• **Assigned task**: Starting from the line in which "left knee: (93, 290)" appears, output every line down to the last line of the data below, exactly and without anything more.

[Saved entries]
──────────────────────────────

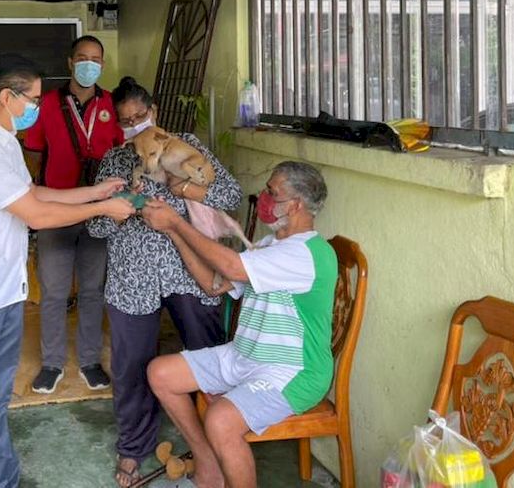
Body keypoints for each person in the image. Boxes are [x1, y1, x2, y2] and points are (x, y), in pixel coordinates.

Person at [0, 54, 136, 488]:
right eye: (33, 99)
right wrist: (104, 208)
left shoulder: (4, 141)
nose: (37, 107)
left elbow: (33, 193)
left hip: (3, 292)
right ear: (7, 97)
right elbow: (35, 214)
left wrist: (95, 191)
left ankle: (2, 480)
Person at [142, 161, 337, 488]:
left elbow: (232, 267)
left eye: (272, 192)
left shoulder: (307, 254)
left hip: (292, 371)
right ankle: (209, 467)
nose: (263, 197)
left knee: (221, 421)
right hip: (245, 355)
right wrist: (173, 231)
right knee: (161, 374)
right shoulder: (270, 245)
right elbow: (213, 285)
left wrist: (176, 221)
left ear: (296, 205)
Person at [87, 76, 242, 487]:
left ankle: (217, 443)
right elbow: (96, 229)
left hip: (188, 271)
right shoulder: (115, 160)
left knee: (209, 356)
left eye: (141, 116)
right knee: (131, 367)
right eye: (126, 121)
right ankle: (133, 448)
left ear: (153, 111)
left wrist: (185, 187)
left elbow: (230, 194)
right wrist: (118, 208)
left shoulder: (185, 146)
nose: (135, 125)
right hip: (132, 276)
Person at [23, 35, 124, 395]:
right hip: (56, 209)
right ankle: (52, 363)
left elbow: (121, 153)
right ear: (70, 62)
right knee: (53, 290)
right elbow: (33, 152)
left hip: (99, 213)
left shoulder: (111, 105)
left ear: (103, 64)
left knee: (93, 290)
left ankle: (89, 361)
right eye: (82, 58)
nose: (88, 64)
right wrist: (34, 196)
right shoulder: (48, 104)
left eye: (95, 59)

──────────────────────────────

• **Answer to this task**:
left knee: (93, 290)
left ankle: (89, 361)
right eye: (82, 58)
nose: (88, 64)
right wrist: (34, 196)
right shoulder: (48, 104)
left eye: (95, 59)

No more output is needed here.